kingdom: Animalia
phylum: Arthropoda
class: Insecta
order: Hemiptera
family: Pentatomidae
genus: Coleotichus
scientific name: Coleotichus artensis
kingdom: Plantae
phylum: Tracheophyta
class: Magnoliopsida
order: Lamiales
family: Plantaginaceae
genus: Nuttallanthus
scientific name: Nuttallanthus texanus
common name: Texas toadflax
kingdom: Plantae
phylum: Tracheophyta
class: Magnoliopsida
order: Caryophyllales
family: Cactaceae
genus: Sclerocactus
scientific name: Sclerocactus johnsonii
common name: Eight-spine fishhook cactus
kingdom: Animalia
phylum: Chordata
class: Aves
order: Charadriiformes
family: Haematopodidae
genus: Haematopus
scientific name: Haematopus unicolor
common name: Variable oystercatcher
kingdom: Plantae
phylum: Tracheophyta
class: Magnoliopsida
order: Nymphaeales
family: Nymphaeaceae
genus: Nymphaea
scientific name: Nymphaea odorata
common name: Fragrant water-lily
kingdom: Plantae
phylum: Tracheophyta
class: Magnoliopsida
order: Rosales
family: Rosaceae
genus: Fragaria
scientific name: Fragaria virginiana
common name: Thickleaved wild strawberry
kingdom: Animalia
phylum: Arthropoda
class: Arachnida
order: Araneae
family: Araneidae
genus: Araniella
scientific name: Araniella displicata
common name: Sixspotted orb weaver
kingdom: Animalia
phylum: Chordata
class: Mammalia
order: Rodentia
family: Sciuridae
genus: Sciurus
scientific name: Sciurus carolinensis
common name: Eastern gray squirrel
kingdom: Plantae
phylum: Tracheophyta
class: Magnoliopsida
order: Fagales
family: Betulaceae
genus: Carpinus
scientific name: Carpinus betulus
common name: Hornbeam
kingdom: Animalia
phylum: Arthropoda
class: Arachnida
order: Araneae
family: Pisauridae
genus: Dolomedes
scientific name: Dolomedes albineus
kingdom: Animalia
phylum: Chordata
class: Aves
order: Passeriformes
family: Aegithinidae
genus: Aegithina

+--

## TASK GOAL
Please turn all the lines of the entries above into a single numbered list, one line per item, leaving out any blank lines.

## RESULT OF THE TASK
1. kingdom: Animalia
2. phylum: Arthropoda
3. class: Insecta
4. order: Hemiptera
5. family: Pentatomidae
6. genus: Coleotichus
7. scientific name: Coleotichus artensis
8. kingdom: Plantae
9. phylum: Tracheophyta
10. class: Magnoliopsida
11. order: Lamiales
12. family: Plantaginaceae
13. genus: Nuttallanthus
14. scientific name: Nuttallanthus texanus
15. common name: Texas toadflax
16. kingdom: Plantae
17. phylum: Tracheophyta
18. class: Magnoliopsida
19. order: Caryophyllales
20. family: Cactaceae
21. genus: Sclerocactus
22. scientific name: Sclerocactus johnsonii
23. common name: Eight-spine fishhook cactus
24. kingdom: Animalia
25. phylum: Chordata
26. class: Aves
27. order: Charadriiformes
28. family: Haematopodidae
29. genus: Haematopus
30. scientific name: Haematopus unicolor
31. common name: Variable oystercatcher
32. kingdom: Plantae
33. phylum: Tracheophyta
34. class: Magnoliopsida
35. order: Nymphaeales
36. family: Nymphaeaceae
37. genus: Nymphaea
38. scientific name: Nymphaea odorata
39. common name: Fragrant water-lily
40. kingdom: Plantae
41. phylum: Tracheophyta
42. class: Magnoliopsida
43. order: Rosales
44. family: Rosaceae
45. genus: Fragaria
46. scientific name: Fragaria virginiana
47. common name: Thickleaved wild strawberry
48. kingdom: Animalia
49. phylum: Arthropoda
50. class: Arachnida
51. order: Araneae
52. family: Araneidae
53. genus: Araniella
54. scientific name: Araniella displicata
55. common name: Sixspotted orb weaver
56. kingdom: Animalia
57. phylum: Chordata
58. class: Mammalia
59. order: Rodentia
60. family: Sciuridae
61. genus: Sciurus
62. scientific name: Sciurus carolinensis
63. common name: Eastern gray squirrel
64. kingdom: Plantae
65. phylum: Tracheophyta
66. class: Magnoliopsida
67. order: Fagales
68. family: Betulaceae
69. genus: Carpinus
70. scientific name: Carpinus betulus
71. common name: Hornbeam
72. kingdom: Animalia
73. phylum: Arthropoda
74. class: Arachnida
75. order: Araneae
76. family: Pisauridae
77. genus: Dolomedes
78. scientific name: Dolomedes albineus
79. kingdom: Animalia
80. phylum: Chordata
81. class: Aves
82. order: Passeriformes
83. family: Aegithinidae
84. genus: Aegithina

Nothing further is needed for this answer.